# Bullet Cartridge Pens



## khansen (Apr 10, 2013)

Ok, so a friend saw some of my cartridge pens and asked if I could make a pen for her boyfriend out of a cartridge that he actually fired. I told her it's probably beyond my skill level, but that I would ask the experts -

Anybody ever try making a pen out of a .338-378 Weatherby?
Any suggestions for me on where to start?

Keith Hansen


----------



## plantman (Apr 10, 2013)

Keith; Measure the inside of your shell casing. Next go to the site library and see what kit comes closest to that measurement. This will be your starting point, or you could go kitless and turn your own fittings to fit. Check the library for help.  Jim S


----------



## KenV (Apr 10, 2013)

Keith -  I have done 338 Win Mag from scratch.   That is the bullet size on this one but the case will be longer.   You need to be able to drill out a bullet for a parker size refill, turn the collar off a Cigar coupler, drill out the back of the case for the 10 mm tube and be able to install 10mm long tube into the case with the drilled bullet.   I use a collet chuck to hold things while drilling and cleanup.

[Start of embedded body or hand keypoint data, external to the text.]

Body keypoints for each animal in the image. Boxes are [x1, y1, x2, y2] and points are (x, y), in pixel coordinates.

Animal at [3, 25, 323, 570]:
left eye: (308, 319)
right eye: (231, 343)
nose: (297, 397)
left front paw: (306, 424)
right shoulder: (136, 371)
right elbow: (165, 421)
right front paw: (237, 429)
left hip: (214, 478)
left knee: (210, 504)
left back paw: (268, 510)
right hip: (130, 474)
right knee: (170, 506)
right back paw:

Or you can contact Eric Rasmussen and have him do the metal work and you can do the top end.   Eric does exceptional work -- including engraving on cases and clear powder coating.  

There are a couple of tutorials in the library on making parker style pens from cases.


----------



## Sylvanite (Apr 11, 2013)

I've done 300 Wby Mag and 338 Win Mag cartridges before, using a cigar pen kit mechanism and upper barrel.  338-378 Wby could be done in a similar fashion, but as it is even longer than 300 Wby, I'd suggest swapping out the parker-style refill for a Pilot G2.

Check out http://www.bulletpenkits.com/300WinMagInstructions.pdf for some assembly ideas.  You might also want to omit the gold trim ring on the centerband when assembling the upper barrel.

Regards,
Eric


----------



## Joe Burns (Apr 11, 2013)

Keith,

I have to suggest Eric above.  He has built up custom cartridges for me before where I provided the shell and bullet.  

Joe


----------



## woodwzrd (Apr 11, 2013)

I just did a 338 378 WB Mag with a ballistic tip boat tail bullet about a month ago here is a couple of shots of it. The customer wanted a cross refill so it has a slimline transmission in it. The top is closed end whitetail antler. The lower tube was way short of coming out of the top of the casing but the transmission did so the tube in the upper half was left out by about a half inch so it slid down into the casing to grab the whole transmission. That round makes for a big pen.


----------



## JD Combs Sr (Apr 13, 2013)

I have done 308, 8mm Mauser, 277mag(not pictured) 3006, and 300 WB mag, all using cigar components.  The following two photos may be helpful in how they were configured.
Not that each has a center band, it is required to "neck down" the bottom of the cap to prevent it from "flopping" around.  All but the 300WB are hand turned, it uses the standard cigar center band.


----------



## khansen (Apr 18, 2013)

You guys are AWESOME!


----------



## tazhunter0 (May 8, 2013)

I want to learn how these are done.  I will have to look into it more tonight.


----------